Poco tiempo después verás caras conocidas, pero ya no sabrás a qué sitio corresponden, si al de antes o al nuevo. Las miras fijamente sin saber en qué lengua te hablarán, y cuando abren la boca, antes de que el sonido salga, estarás al acecho de todos los indicios. Buscarás algo que te diga si este trozo de existencia Pertenece a tu vida de ahora o a la de antes.

Al amanecer, al abrir los ojos -en ese momento en que la mirada golpea cielorrasos y paredes-, los primeros segundos no estarás segura de en qué sitio te despiertas, tardarás un rato en recobrar el hilo de tu vida, y por un momento sufrirás el temor de que se haya roto definitivamente.

Una mano a tu lado, una nariz conocida, recta o aguileña pero conocida, podrá servirte de ancla a ese pasado que no puedes perder si no quieres extraviarte por los nuevos rumbos. Pero si la decisión era cambiar la geografía para cambiarlo todo, para extraviarte de gusto y empezar de nuevo con la esperanza de que en el otro sitio no reaparezcan los errores de siempre, entonces convendrá no buscar caras sino asomarte a la ventana y hacerte dueña, desde lejos, del paisaje extranjero.

Así mismo, en los sabores, si quieres recordar, en casi todo hallarás reminiscencias y creerás descubrir en la polenta el aroma de la arepa. Si quieres olvidar, en cambio, reconocerás que el olor de las trufas no se parece a nada conocido, que la amargura del radicchio nada tiene que ver con el zapote. Y olvidarás para siempre el sabor del tamarindo, la avara consistencia del mamoncillo, el empalagoso olor de la guayaba.

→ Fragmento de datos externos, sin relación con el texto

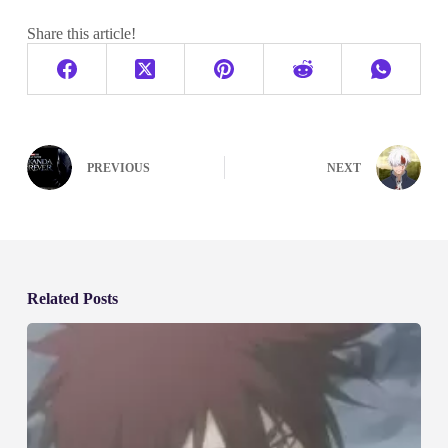
Share this article!
PREVIOUS
NEXT
Related Posts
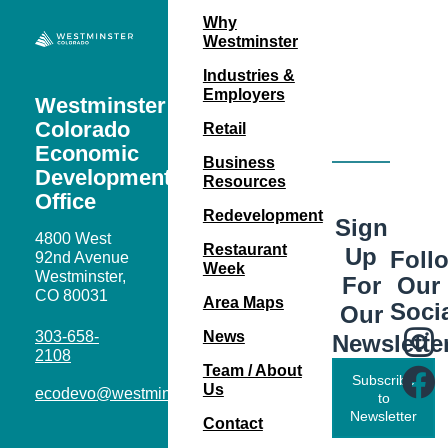
Why
Westminster
Industries &
Employers
Westminster
Colorado
Retail
Economic
Business
Development
Resources
Office
Redevelopment
Sign
4800 West
Restaurant
Up
Foll
92nd Avenue
Week
Westminster,
Our
For
CO 80031
Area Maps
Soci
Our
303-658-
News
Newslette
2108
Team / About
Subscribe
Us
ecodevo@westminsterco.gov
to
Newsletter
Contact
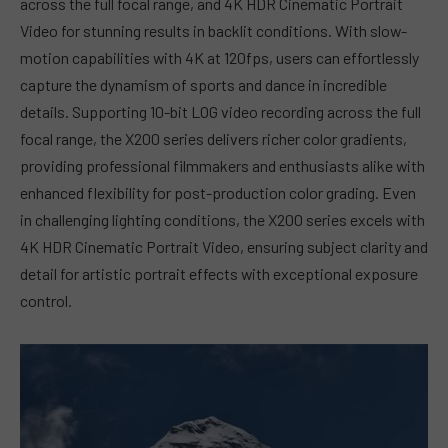
across the full focal range, and 4K HDR Cinematic Portrait
Video for stunning results in backlit conditions. With slow-
motion capabilities with 4K at 120fps, users can effortlessly
capture the dynamism of sports and dance in incredible
details. Supporting 10-bit LOG video recording across the full
focal range, the X200 series delivers richer color gradients,
providing professional filmmakers and enthusiasts alike with
enhanced flexibility for post-production color grading. Even
in challenging lighting conditions, the X200 series excels with
4K HDR Cinematic Portrait Video, ensuring subject clarity and
detail for artistic portrait effects with exceptional exposure
control.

Uniré dos sentencias ajenas y sapientes con el fin de inducirte a la moderación. La una es de Quevedo, el miope, cojo y lenguaraz Quevedo, que dijo: “Todo lo demasiado siempre fue veneno” La otra es del indigesto Ceronetti, experto entendedor de los silencios del cuerpo: “Por muy poco que comas, comerás demasiado”.

¿Qué es esto, te dirás: un cocinero que me invita a la anorexia? No. Para hacerse entender conviene exagerar. Pero nunca conviene exagerar comiendo: mejor las ganas de repetir que el empalago.